FOOD PORN

Nina Clemente Opens L.A.’s Di Alba, a Focacceria Haven in the Capital of the Celiacs

In the mecca of juices and grain bowls, a neighborhood focacceria rises thanks to Clemente and New York’s The Smile.


Di Alba Breakfast Focaccia_photo credit Emily Hart Roth.jpg

“My partners wanted to do a to-go sandwich place. Having been a private chef in L.A. for about ten years I was, like, listen, sandwiches are not going to fly here,” said chef Nina Clemente, as she sat on a stool in her newly-opened Di Alba restaurant in the Arts District. The Italy-born, New York-raised chef, who was sporting a denim apron and her hair pulled back, added, “Everyone loves a good sandwich but this is like the capital of the celiacs phenomenon, let’s call it.”

Instead, Clemente came up with a counter proposal: How about a focacceria? “My ode to Los Angelenos. It’s more like an open-faced sandwich,” she said. Her partners, the founders of The Smile, readily agreed.

Nina Clemente. Photo: Emily Hart Roth

In January, the New York-based restaurant’s first L.A. outpost opened its doors on East 3rd Street, where Shinola, Scott Campbell’s Saved Tattoo, Black Top Coffee, and Salt and Straw Ice Cream are nearby neighbors. The small, sunlit space has an accessible menu of focaccias (consider the Sprouts with brussels sprouts with mint and red onion; the Amalfi with tomato sauce, burrata, and basil; and the Bianca with mushrooms and mint), a rotating roster of veggie dishes and salads depending on what’s in season (beets and avocado; purple cauliflower and romanesco), house made pastries (the blood orange polenta cake is the item to beat), plus coffee and tea served from 10 a.m. to 6 p.m.

Unlike the extra fluffy, doughy American-style focaccia bread, Clemente’s take has a little more crunch and texture to it. The key ingredient in her spelt focaccia? “It’s the combination of 24-hour fermentation and lots and lots of olive oil (which has definitely been passed down for generations). I donate an organ every time we buy a case of it, but it’s such great olive oil,” she said.

Amalfi focaccia at Di Alba. Photo: Emily Hart Roth

And, since this is Los Angeles after all, there’s also gluten-free focaccia available upon request.

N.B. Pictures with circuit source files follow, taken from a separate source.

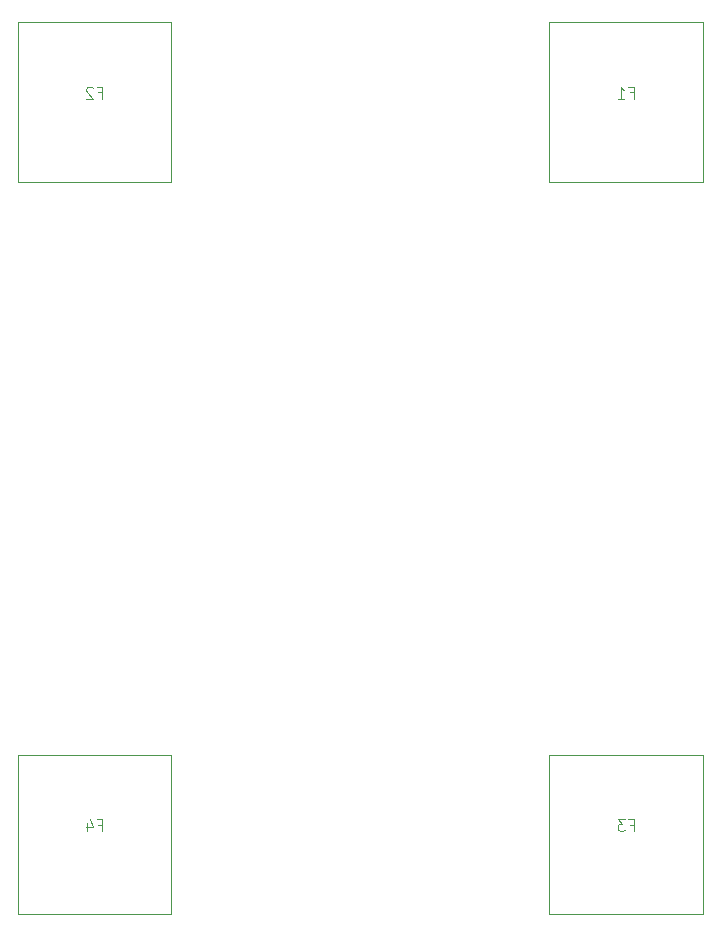
<source format=gbr>
%TF.GenerationSoftware,KiCad,Pcbnew,9.0.6*%
%TF.CreationDate,2025-12-28T22:44:28+11:00*%
%TF.ProjectId,envelope-generator,656e7665-6c6f-4706-952d-67656e657261,rev?*%
%TF.SameCoordinates,Original*%
%TF.FileFunction,Legend,Bot*%
%TF.FilePolarity,Positive*%
%FSLAX46Y46*%
G04 Gerber Fmt 4.6, Leading zero omitted, Abs format (unit mm)*
G04 Created by KiCad (PCBNEW 9.0.6) date 2025-12-28 22:44:28*
%MOMM*%
%LPD*%
G01*
G04 APERTURE LIST*
%ADD10C,0.100000*%
G04 APERTURE END LIST*
D10*
X71833333Y-91433609D02*
X72166666Y-91433609D01*
X72166666Y-91957419D02*
X72166666Y-90957419D01*
X72166666Y-90957419D02*
X71690476Y-90957419D01*
X70880952Y-91290752D02*
X70880952Y-91957419D01*
X71119047Y-90909800D02*
X71357142Y-91624085D01*
X71357142Y-91624085D02*
X70738095Y-91624085D01*
X116833333Y-91433609D02*
X117166666Y-91433609D01*
X117166666Y-91957419D02*
X117166666Y-90957419D01*
X117166666Y-90957419D02*
X116690476Y-90957419D01*
X116404761Y-90957419D02*
X115785714Y-90957419D01*
X115785714Y-90957419D02*
X116119047Y-91338371D01*
X116119047Y-91338371D02*
X115976190Y-91338371D01*
X115976190Y-91338371D02*
X115880952Y-91385990D01*
X115880952Y-91385990D02*
X115833333Y-91433609D01*
X115833333Y-91433609D02*
X115785714Y-91528847D01*
X115785714Y-91528847D02*
X115785714Y-91766942D01*
X115785714Y-91766942D02*
X115833333Y-91862180D01*
X115833333Y-91862180D02*
X115880952Y-91909800D01*
X115880952Y-91909800D02*
X115976190Y-91957419D01*
X115976190Y-91957419D02*
X116261904Y-91957419D01*
X116261904Y-91957419D02*
X116357142Y-91909800D01*
X116357142Y-91909800D02*
X116404761Y-91862180D01*
X71833333Y-29433609D02*
X72166666Y-29433609D01*
X72166666Y-29957419D02*
X72166666Y-28957419D01*
X72166666Y-28957419D02*
X71690476Y-28957419D01*
X71357142Y-29052657D02*
X71309523Y-29005038D01*
X71309523Y-29005038D02*
X71214285Y-28957419D01*
X71214285Y-28957419D02*
X70976190Y-28957419D01*
X70976190Y-28957419D02*
X70880952Y-29005038D01*
X70880952Y-29005038D02*
X70833333Y-29052657D01*
X70833333Y-29052657D02*
X70785714Y-29147895D01*
X70785714Y-29147895D02*
X70785714Y-29243133D01*
X70785714Y-29243133D02*
X70833333Y-29385990D01*
X70833333Y-29385990D02*
X71404761Y-29957419D01*
X71404761Y-29957419D02*
X70785714Y-29957419D01*
X116833333Y-29433609D02*
X117166666Y-29433609D01*
X117166666Y-29957419D02*
X117166666Y-28957419D01*
X117166666Y-28957419D02*
X116690476Y-28957419D01*
X115785714Y-29957419D02*
X116357142Y-29957419D01*
X116071428Y-29957419D02*
X116071428Y-28957419D01*
X116071428Y-28957419D02*
X116166666Y-29100276D01*
X116166666Y-29100276D02*
X116261904Y-29195514D01*
X116261904Y-29195514D02*
X116357142Y-29243133D01*
%TO.C,F4*%
X78000000Y-85500000D02*
X65000000Y-85500000D01*
X65000000Y-99000000D01*
X78000000Y-99000000D01*
X78000000Y-85500000D01*
%TO.C,F3*%
X123000000Y-85500000D02*
X110000000Y-85500000D01*
X110000000Y-99000000D01*
X123000000Y-99000000D01*
X123000000Y-85500000D01*
%TO.C,F2*%
X78000000Y-23500000D02*
X65000000Y-23500000D01*
X65000000Y-37000000D01*
X78000000Y-37000000D01*
X78000000Y-23500000D01*
%TO.C,F1*%
X123000000Y-23500000D02*
X110000000Y-23500000D01*
X110000000Y-37000000D01*
X123000000Y-37000000D01*
X123000000Y-23500000D01*
%TD*%
M02*

</source>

Di Alba. Photo: Emily Hart Roth

“My sous chef and I spent months and months developing a gluten-free base, which we are really proud of. This whole gluten-free thing is not something that I am typically excited about because I think gluten-free products have so much more crap in them than the basic flour-olive oil-water combo that most bread does,” she said. “We were making full flats of the gluten-free and it sold so rarely that now we do it to order. We bake fresh ones every morning and then you can top it with what you want based on what we have that day.”

That’s probably good news for Clemente, who has had Italian cooking ingrained in her blood since an early age. (Her ancestors might be appalled at a gluten-free version of pizza and focaccia.) As the daughter of famous New York artists Francesco and Alba Clemente, she grew up eating her mother’s Italian cooking and spending summers on the Amalfi Coast. Most recently, she put her Italian cooking skills to work in the kitchen at The Standard, High Line in New York this past summer, where she did a wood-fired pizza pop-up. Previously, she was a private chef in L.A. and got her start in the kitchen working under food world goddess, Nancy Silverton, of Mozza fame.

“I like to say that it’s in my blood,” said Clemente. “My grandparents both on my mother and dad’s side were both amazing in the kitchen. As a child, I have this memory of everything being focaccia.”

While it would be romantic to share a story about how the recipe was passed down for generations and generations, she admits it’s not exactly a family recipe. “It’s more that I worked off of recipes I have done in the past with pizza flour and bread dough with my sous chef for something that really worked with this concept.”

Blood orange polenta cake. Photo: Emily Hart Roth

Her sous chef is Zena Scharf, daughter of American painter Kenny Scharf. And Melia Marden, chef and partner at The Smile, is the daughter of artist Bryce Marden. Though all three ladies typically shy away from being their father’s daughter (“I have worked so hard on this for over ten years and built this from the ground up,” said Clemente), it’s hard to ignore this union of artists in the kitchen.

“There is something really romantic about it, rather than just being the daughter of…” said Clemente. “We are presenting our own art, which is food. To me, it’s sort of the best art because it really indulges all the senses.”